═══ Dataset rows ═══
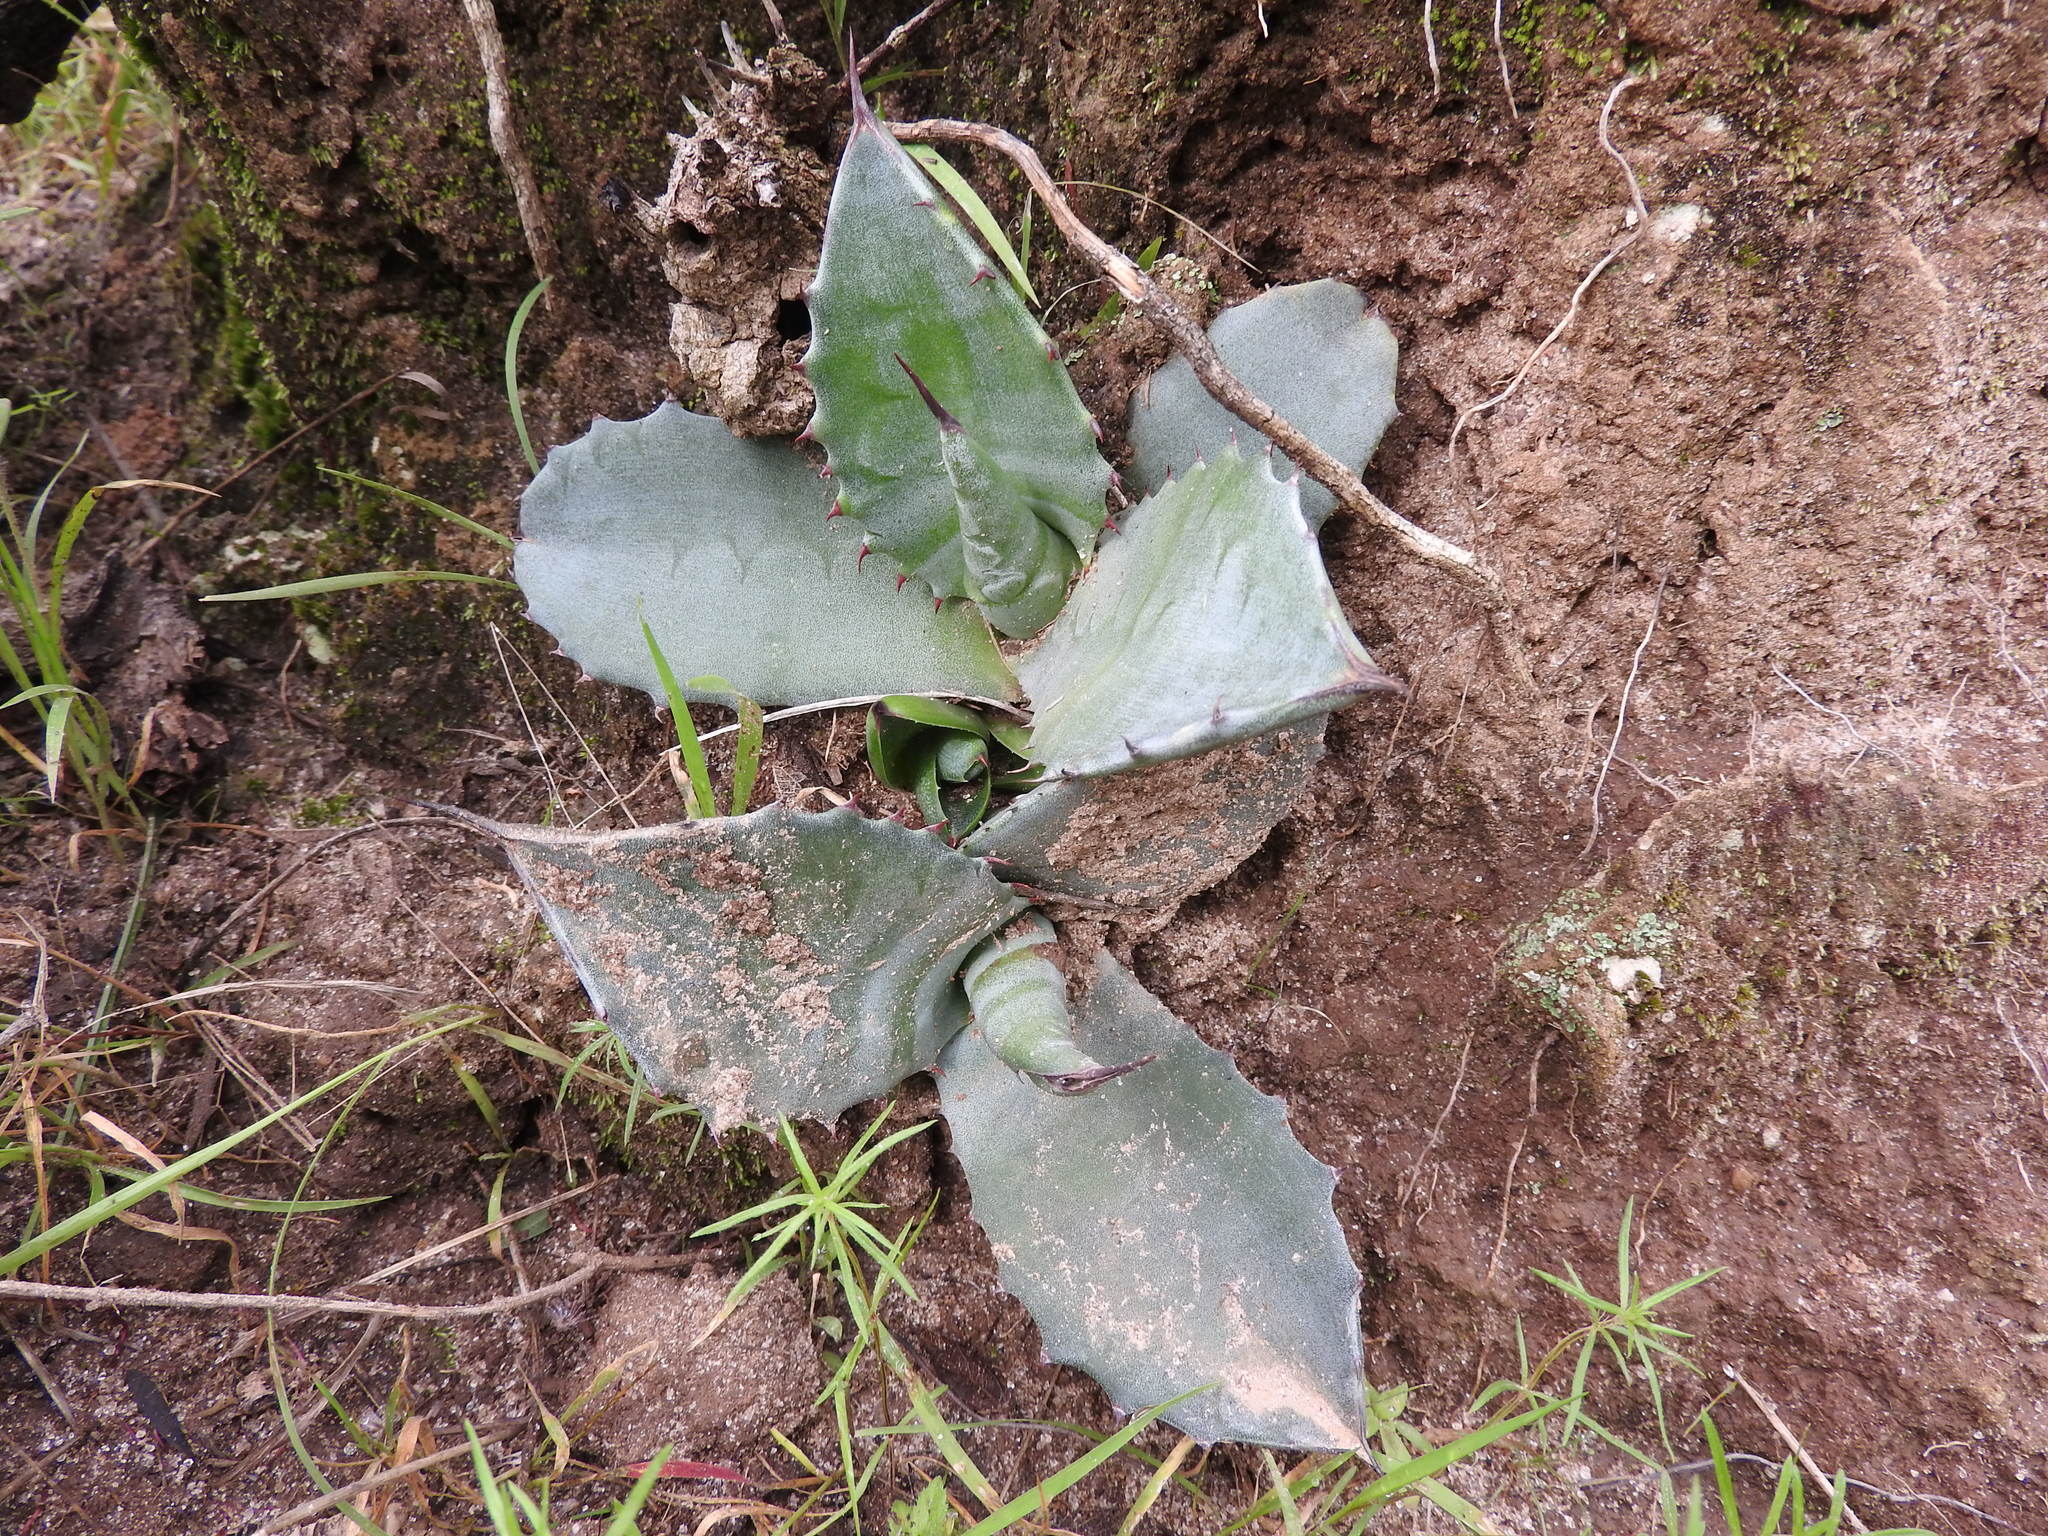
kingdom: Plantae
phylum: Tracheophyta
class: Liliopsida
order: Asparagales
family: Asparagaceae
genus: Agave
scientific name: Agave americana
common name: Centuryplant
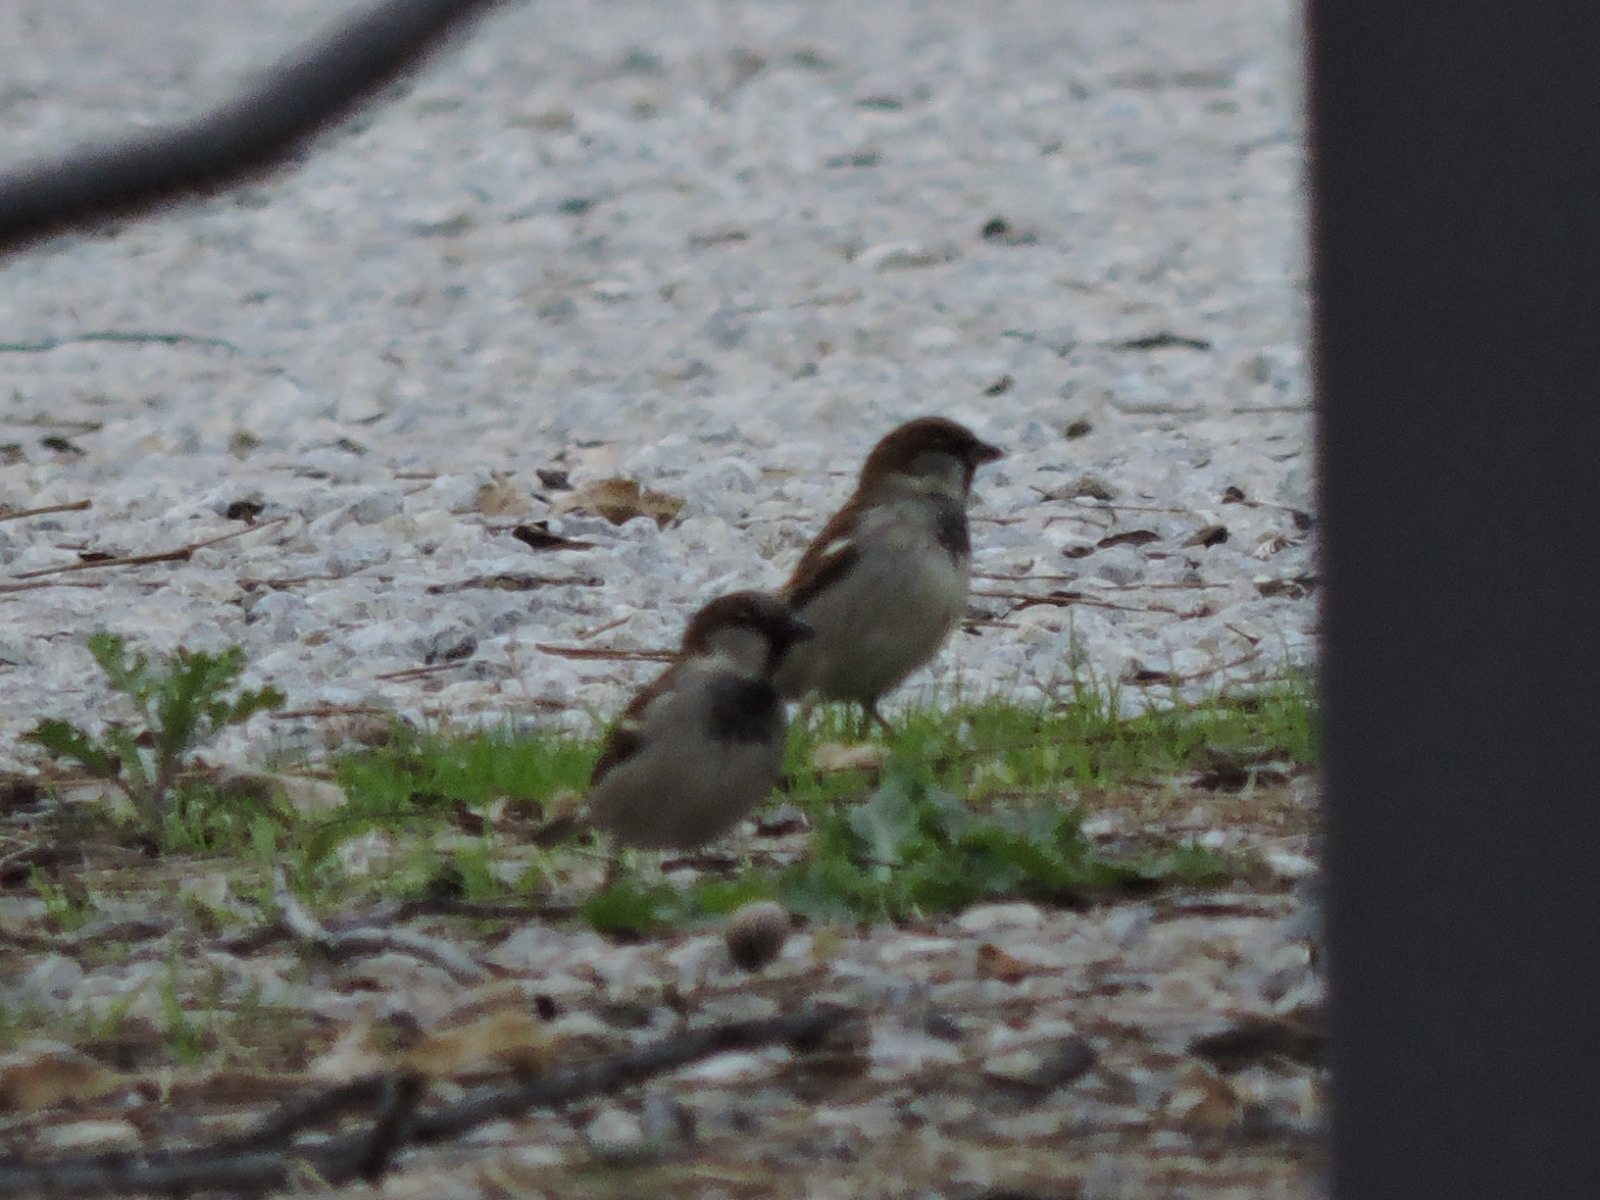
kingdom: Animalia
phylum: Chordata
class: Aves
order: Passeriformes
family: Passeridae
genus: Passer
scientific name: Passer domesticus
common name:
═══
Problem to solve> Rewrite all of the records above, changing "common name" to "vernacular name" and keeping everything else the same. Omit the pictures from your answer.

Reply to the task>
kingdom: Plantae
phylum: Tracheophyta
class: Liliopsida
order: Asparagales
family: Asparagaceae
genus: Agave
scientific name: Agave americana
vernacular name: Centuryplant
kingdom: Animalia
phylum: Chordata
class: Aves
order: Passeriformes
family: Passeridae
genus: Passer
scientific name: Passer domesticus
vernacular name:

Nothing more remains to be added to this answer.